## Task
Render the material below as a Markdown table with the columns Row and Line, numbering each non-blank line in its own row. Leave the pictures out.

Stored data:

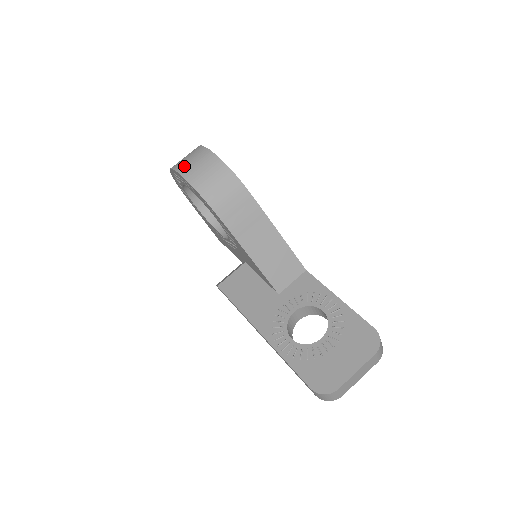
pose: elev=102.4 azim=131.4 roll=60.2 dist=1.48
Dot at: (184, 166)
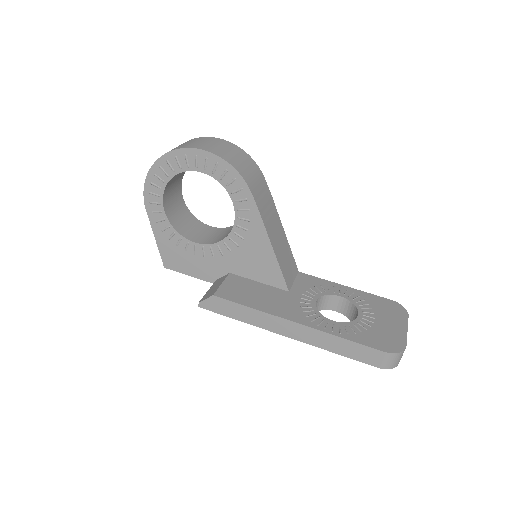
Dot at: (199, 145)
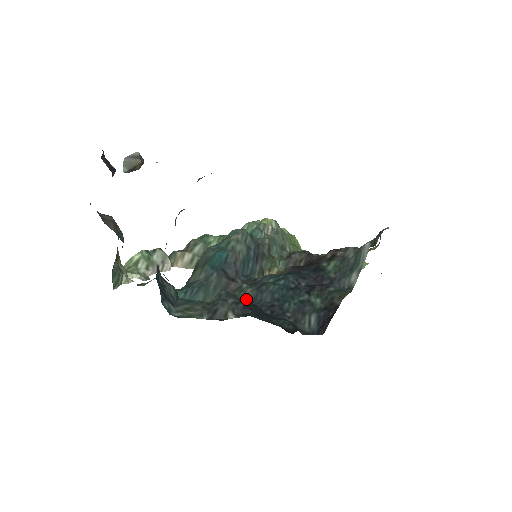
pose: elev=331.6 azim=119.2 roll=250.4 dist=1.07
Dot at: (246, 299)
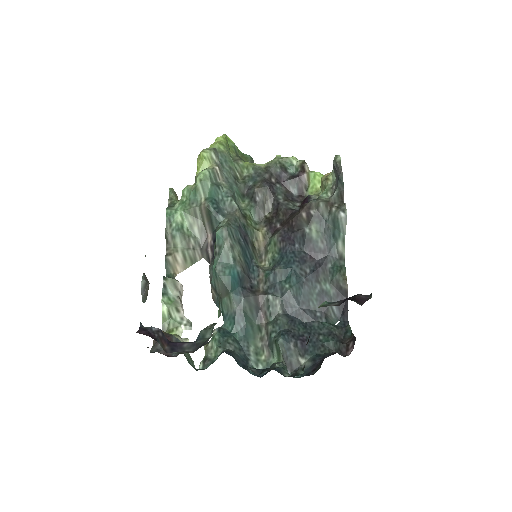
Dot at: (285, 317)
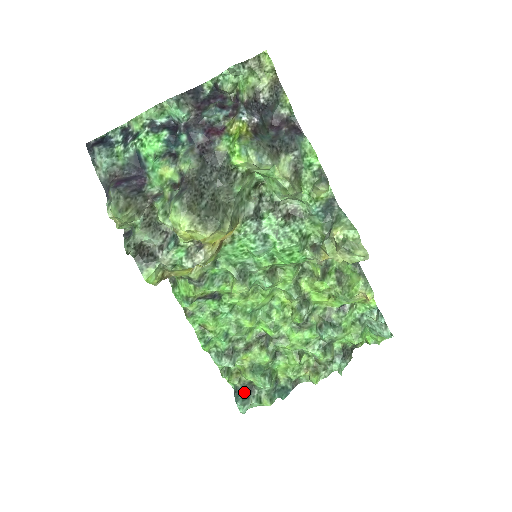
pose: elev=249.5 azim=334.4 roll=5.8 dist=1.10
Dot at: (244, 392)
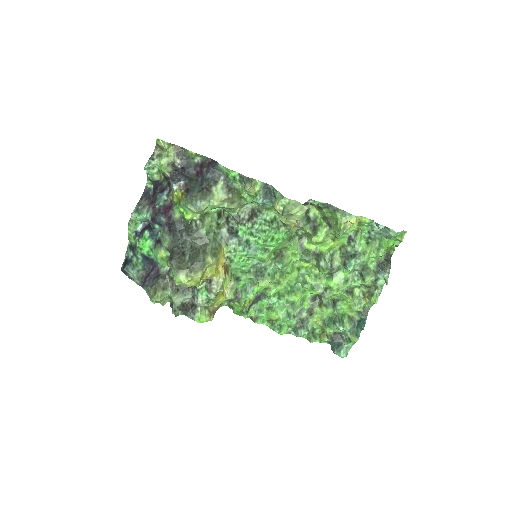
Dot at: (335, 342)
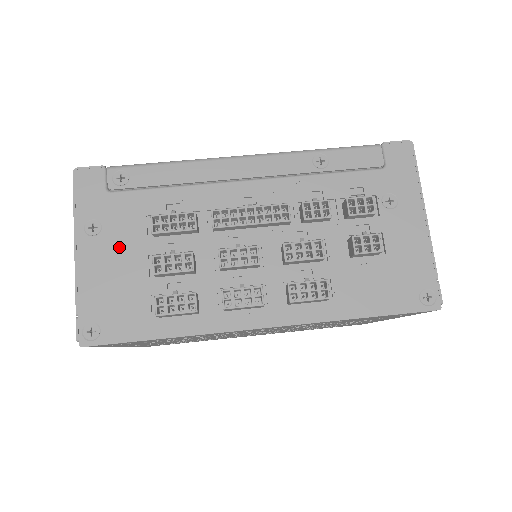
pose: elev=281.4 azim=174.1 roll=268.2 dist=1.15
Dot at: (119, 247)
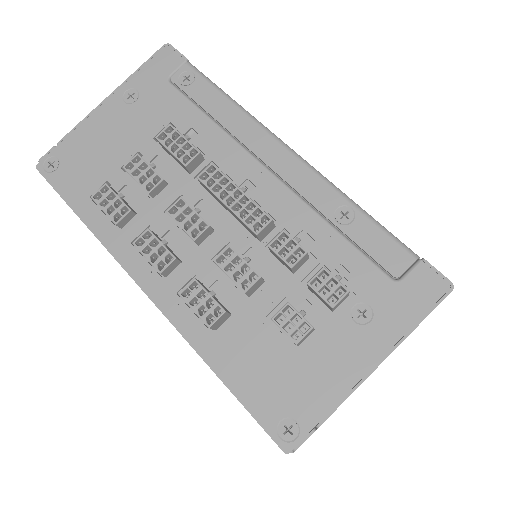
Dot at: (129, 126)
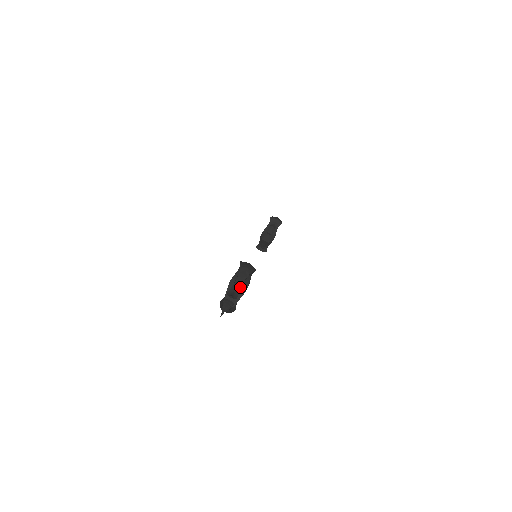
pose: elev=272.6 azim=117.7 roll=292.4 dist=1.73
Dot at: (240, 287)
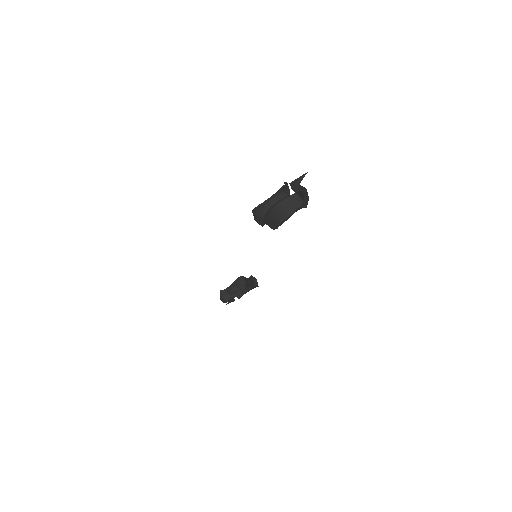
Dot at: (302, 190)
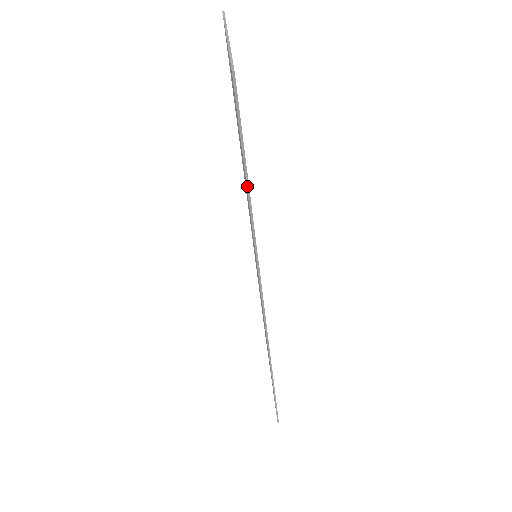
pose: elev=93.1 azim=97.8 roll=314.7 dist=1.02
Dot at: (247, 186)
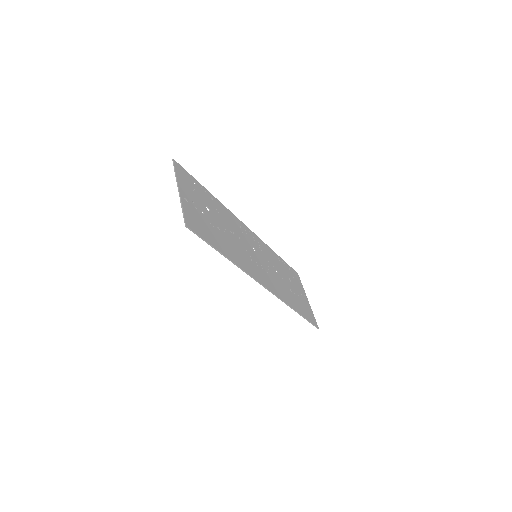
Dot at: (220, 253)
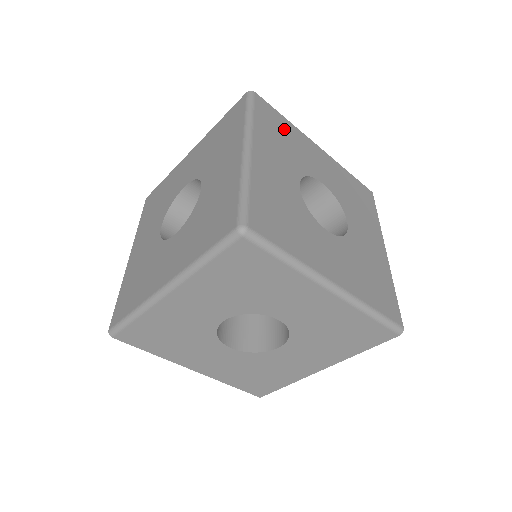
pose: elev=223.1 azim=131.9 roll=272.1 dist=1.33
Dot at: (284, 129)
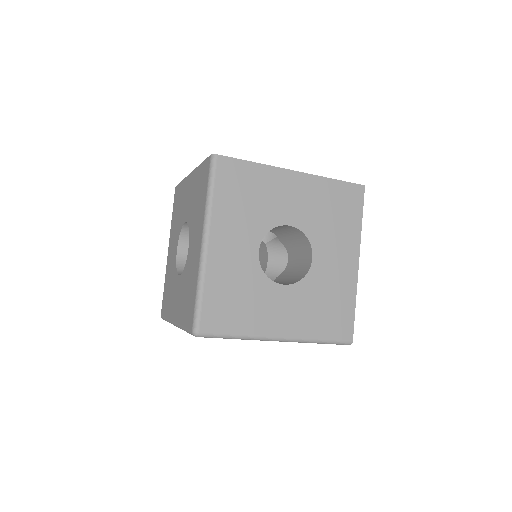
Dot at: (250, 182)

## Exercise answer
| Row | Line |
|---|---|
| 1 | pose: elev=102.4 azim=131.4 roll=60.2 dist=1.48 |
| 2 | Dot at: (184, 166) |
| 3 | Dot at: (199, 145) |
| 4 | pose: elev=331.6 azim=119.2 roll=250.4 dist=1.07 |
| 5 | Dot at: (246, 299) |
| 6 | Dot at: (285, 317) |
| 7 | pose: elev=249.5 azim=334.4 roll=5.8 dist=1.10 |
| 8 | Dot at: (244, 392) |
| 9 | Dot at: (335, 342) |
| 10 | pose: elev=281.4 azim=174.1 roll=268.2 dist=1.15 |
| 11 | Dot at: (119, 247) |
| 12 | Dot at: (129, 126) |
| 13 | pose: elev=272.6 azim=117.7 roll=292.4 dist=1.73 |
| 14 | Dot at: (240, 287) |
| 15 | Dot at: (302, 190) |
| 16 | pose: elev=93.1 azim=97.8 roll=314.7 dist=1.02 |
| 17 | Dot at: (247, 186) |
| 18 | Dot at: (220, 253) |
| 19 | pose: elev=223.1 azim=131.9 roll=272.1 dist=1.33 |
| 20 | Dot at: (284, 129) |
| 21 | Dot at: (250, 182) |